Without Europe America cuts a sad figure. I have never been convinced that America should choose multilateralism because of some legal or moral duty. I doubt our enemies would respect international law if they were more powerful and if all international law can do is restrain the good it is not worth much. I see no principled reason why America's defence of its interests should be contingent on French, Chinese and Russian approval. However, I think perhaps it is not a coincidence that America's unilateral engagements have been managed so poorly. Europe brings a diversity of opinions which has to make the American approach to using its power more thoughtful and effective. America alone is not just more incompetent, though.
It is also fundamentally less impressive. As an Atlas America looks lonely and embittered. As leader of the 'free world' America is confident and proud. When Europe and America are working together as they were in the Cold War the universalist ideal America looks to for inspiration is much more tenable. Without Europe the question of why, of whether anyone actually has any interest in the shining city on the hill, is far harder for America to answer. Europe gives America purpose and keeps it from the temptation of small minded isolationism.
Neither those Americans, Mark Steyn is a prime example, who take satisfaction in the moral simplicity of America being alone or Europeans such as the French Gaullists who wish to set their country up in opposition to America have their country’s best interests at heart. The West is stronger than the sum of its parts and cutting it to pieces will make all weaker.
I’m a little worried that this article is a little messy and poorly argued. I must confess I’m still working these ideas out in my head but thought the comments of others might clarify my thinking. Let’s think about it in another way.
Disunity tends to lead to uncertainty whereas unity leads to certainty.
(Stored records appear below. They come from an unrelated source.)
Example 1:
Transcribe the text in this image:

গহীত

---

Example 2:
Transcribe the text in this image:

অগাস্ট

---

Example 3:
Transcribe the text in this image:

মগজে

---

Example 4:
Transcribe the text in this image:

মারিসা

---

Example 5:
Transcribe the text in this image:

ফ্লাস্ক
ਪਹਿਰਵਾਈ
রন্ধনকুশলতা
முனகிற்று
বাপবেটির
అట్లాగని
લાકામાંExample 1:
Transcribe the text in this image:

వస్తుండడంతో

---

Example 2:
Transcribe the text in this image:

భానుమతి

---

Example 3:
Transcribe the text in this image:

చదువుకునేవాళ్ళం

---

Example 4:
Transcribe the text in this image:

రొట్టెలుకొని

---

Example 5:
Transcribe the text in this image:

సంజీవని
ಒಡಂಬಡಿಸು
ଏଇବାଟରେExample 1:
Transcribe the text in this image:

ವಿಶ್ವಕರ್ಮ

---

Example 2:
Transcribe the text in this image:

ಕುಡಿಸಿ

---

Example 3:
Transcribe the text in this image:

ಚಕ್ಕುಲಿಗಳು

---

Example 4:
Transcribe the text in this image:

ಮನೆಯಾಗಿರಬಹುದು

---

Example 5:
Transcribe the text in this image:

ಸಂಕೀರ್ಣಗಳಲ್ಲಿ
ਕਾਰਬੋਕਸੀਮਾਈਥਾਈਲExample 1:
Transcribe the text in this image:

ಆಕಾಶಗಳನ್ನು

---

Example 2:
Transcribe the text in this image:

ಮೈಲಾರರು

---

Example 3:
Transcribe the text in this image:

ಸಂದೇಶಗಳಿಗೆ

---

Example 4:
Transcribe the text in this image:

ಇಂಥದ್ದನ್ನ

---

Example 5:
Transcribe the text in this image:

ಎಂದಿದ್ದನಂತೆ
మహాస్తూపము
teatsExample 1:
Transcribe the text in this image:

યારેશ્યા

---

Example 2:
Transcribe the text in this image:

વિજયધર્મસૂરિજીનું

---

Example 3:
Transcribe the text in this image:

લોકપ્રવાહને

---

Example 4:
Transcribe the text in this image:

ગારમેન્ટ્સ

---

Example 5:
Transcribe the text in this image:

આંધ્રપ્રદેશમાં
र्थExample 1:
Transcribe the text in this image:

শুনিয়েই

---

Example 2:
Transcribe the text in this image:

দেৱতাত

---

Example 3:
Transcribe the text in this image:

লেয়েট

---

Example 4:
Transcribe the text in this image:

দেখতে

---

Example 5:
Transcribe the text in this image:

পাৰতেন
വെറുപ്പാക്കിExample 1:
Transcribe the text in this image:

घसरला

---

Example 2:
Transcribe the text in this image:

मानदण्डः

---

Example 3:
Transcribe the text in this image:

In a unified body a decision can be made and stuck to whereas in a disunited body it will be subjected to further challenge by those who never agreed and were forced into line. Europe will generally be less unified and also less certain than the US.
Mencken on the advantages of uncertainty:
"Moral certainty is always a sign of cultural inferiority. The more uncivilized the man, the surer he is that he knows precisely what is right and what is wrong. All human progress, even in morals, has been the work of men who have doubted the current moral values, not of men who have whooped them up and tried to enforce them. The truly civilized man is always skeptical and tolerant, in this field as in all others. His culture is based on 'I am not too sure.'"
Dalrymple on the problems with uncertainty:
"This is not a strong position from which to fight people who, by their own admission, hate you and are bent upon your destruction, brought about preferably at your own expense. First, you can't take them seriously; second, you suspect they might in any case be right."
When Europe and America work together they can take the advantages of being both certain and uncertain.